__EXERCISE REQUIREMENTS__. The answer should be an exact repeat of the stretch of material below from the line containing "on orange background" through the line containing "background color name".

*** Opening of AVAILABLE DATA ***

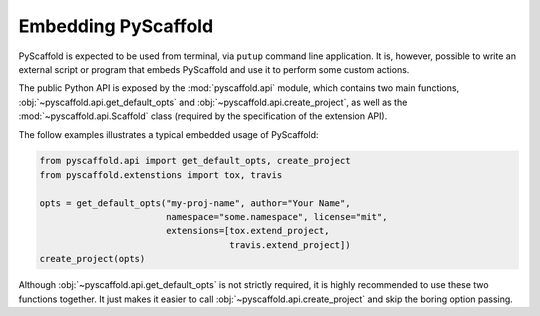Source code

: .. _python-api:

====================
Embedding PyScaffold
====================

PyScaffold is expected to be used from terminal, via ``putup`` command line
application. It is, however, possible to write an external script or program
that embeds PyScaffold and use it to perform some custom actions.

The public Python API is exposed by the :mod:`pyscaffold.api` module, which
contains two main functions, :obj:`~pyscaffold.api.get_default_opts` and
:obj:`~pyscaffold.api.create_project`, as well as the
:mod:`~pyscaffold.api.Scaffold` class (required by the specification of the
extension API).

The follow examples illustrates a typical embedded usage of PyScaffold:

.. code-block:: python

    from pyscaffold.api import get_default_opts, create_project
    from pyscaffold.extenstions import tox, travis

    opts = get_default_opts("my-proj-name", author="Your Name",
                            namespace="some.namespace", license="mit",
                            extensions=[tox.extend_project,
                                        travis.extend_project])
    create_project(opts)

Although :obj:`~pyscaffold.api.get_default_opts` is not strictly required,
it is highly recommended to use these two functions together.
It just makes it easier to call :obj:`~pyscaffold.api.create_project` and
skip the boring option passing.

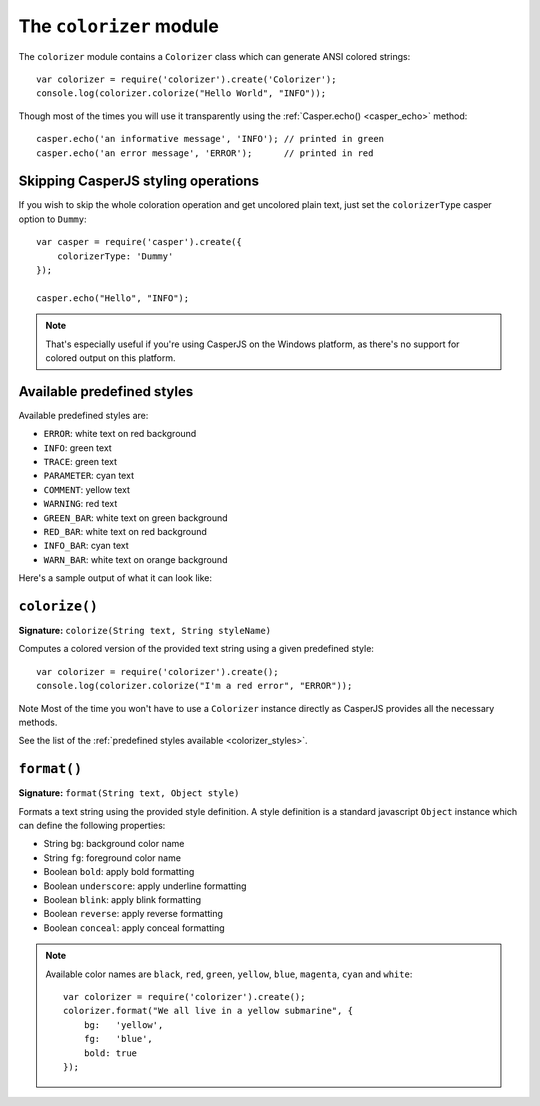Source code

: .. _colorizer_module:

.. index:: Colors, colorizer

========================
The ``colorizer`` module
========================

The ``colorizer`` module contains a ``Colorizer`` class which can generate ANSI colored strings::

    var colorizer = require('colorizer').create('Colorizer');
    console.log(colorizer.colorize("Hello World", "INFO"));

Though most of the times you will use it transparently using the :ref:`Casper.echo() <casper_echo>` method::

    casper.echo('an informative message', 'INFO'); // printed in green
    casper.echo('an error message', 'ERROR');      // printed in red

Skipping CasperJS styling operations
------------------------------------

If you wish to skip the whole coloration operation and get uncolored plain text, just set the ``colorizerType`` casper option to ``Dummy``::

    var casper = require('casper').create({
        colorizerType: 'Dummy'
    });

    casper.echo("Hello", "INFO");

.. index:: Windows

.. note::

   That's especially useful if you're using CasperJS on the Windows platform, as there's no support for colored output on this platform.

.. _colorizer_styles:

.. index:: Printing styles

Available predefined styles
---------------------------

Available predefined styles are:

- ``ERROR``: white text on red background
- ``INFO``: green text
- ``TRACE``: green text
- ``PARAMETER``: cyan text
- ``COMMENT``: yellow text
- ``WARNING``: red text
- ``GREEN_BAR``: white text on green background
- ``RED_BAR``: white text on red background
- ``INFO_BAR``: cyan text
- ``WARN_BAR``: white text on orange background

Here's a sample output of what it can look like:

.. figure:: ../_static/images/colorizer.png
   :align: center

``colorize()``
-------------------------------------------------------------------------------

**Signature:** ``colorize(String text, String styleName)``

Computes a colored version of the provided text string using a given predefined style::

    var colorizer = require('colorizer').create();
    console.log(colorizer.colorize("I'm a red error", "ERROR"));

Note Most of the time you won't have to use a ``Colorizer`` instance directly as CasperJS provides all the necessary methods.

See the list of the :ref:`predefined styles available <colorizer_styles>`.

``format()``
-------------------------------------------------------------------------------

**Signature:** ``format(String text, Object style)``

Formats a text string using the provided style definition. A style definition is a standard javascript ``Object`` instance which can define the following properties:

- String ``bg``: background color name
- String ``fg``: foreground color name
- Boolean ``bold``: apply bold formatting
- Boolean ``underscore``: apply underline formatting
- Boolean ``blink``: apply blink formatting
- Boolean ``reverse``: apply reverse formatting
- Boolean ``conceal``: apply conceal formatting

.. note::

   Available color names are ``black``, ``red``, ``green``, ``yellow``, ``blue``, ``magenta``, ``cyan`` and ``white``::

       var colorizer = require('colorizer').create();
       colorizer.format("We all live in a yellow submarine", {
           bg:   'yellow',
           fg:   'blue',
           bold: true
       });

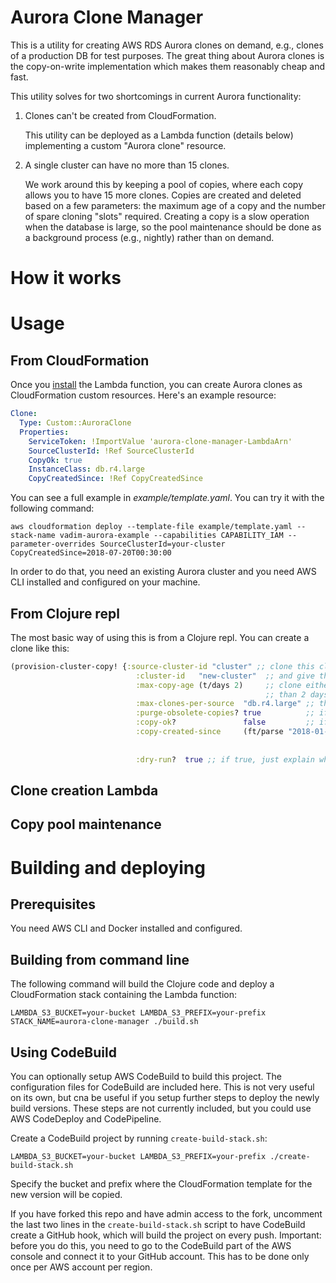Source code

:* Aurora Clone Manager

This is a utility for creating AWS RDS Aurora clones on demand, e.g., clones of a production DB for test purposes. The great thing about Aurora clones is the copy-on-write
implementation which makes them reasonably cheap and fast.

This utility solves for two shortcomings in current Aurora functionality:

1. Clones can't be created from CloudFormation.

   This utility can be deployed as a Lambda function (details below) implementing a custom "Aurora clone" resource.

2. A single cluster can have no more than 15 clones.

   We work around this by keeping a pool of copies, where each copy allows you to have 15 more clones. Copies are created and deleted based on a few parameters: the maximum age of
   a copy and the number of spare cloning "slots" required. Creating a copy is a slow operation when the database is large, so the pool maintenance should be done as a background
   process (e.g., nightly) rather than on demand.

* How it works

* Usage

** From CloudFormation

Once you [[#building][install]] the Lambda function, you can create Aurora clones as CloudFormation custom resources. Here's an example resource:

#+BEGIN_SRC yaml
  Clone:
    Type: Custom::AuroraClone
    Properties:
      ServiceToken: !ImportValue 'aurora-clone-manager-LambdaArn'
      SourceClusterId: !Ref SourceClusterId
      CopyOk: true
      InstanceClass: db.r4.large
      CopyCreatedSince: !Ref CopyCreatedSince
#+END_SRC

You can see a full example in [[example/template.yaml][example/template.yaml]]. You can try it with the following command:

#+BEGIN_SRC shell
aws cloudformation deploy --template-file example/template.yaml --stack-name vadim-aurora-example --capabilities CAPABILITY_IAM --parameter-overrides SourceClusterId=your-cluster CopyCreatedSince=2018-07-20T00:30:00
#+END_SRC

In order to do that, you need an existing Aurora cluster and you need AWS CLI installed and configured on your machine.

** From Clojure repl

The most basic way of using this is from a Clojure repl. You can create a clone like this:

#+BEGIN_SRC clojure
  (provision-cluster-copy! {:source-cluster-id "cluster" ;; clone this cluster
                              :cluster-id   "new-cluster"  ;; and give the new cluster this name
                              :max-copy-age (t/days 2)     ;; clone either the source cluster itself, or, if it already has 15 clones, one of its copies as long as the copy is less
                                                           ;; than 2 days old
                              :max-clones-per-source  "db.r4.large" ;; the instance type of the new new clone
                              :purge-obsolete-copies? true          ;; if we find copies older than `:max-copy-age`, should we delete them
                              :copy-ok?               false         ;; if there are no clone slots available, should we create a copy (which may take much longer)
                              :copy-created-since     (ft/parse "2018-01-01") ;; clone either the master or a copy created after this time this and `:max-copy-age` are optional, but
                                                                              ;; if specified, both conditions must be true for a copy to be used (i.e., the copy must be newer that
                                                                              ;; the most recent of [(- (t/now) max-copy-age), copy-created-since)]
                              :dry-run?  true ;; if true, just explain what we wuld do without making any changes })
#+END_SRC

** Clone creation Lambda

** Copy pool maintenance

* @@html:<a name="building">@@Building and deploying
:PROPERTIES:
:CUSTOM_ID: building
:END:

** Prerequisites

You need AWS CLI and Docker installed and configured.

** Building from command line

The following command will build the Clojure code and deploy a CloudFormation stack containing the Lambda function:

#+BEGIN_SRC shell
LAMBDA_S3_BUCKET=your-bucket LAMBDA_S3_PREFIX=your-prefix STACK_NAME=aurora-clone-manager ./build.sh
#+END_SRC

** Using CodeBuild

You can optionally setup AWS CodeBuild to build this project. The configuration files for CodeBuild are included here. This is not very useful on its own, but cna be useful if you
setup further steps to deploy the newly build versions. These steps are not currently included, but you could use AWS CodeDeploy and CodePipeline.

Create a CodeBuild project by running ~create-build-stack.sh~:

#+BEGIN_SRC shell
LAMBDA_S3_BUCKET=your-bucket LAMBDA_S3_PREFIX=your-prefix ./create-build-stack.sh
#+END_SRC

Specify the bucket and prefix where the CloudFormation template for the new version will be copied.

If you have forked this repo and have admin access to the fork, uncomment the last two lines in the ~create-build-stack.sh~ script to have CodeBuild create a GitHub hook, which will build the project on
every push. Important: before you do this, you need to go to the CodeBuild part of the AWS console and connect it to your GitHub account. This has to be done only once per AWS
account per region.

*** Close of AVAILABLE DATA ***

__TASK RESPONSE__.
- ``WARN_BAR``: white text on orange background

Here's a sample output of what it can look like:

.. figure:: ../_static/images/colorizer.png
   :align: center

``colorize()``
-------------------------------------------------------------------------------

**Signature:** ``colorize(String text, String styleName)``

Computes a colored version of the provided text string using a given predefined style::

    var colorizer = require('colorizer').create();
    console.log(colorizer.colorize("I'm a red error", "ERROR"));

Note Most of the time you won't have to use a ``Colorizer`` instance directly as CasperJS provides all the necessary methods.

See the list of the :ref:`predefined styles available <colorizer_styles>`.

``format()``
-------------------------------------------------------------------------------

**Signature:** ``format(String text, Object style)``

Formats a text string using the provided style definition. A style definition is a standard javascript ``Object`` instance which can define the following properties:

- String ``bg``: background color name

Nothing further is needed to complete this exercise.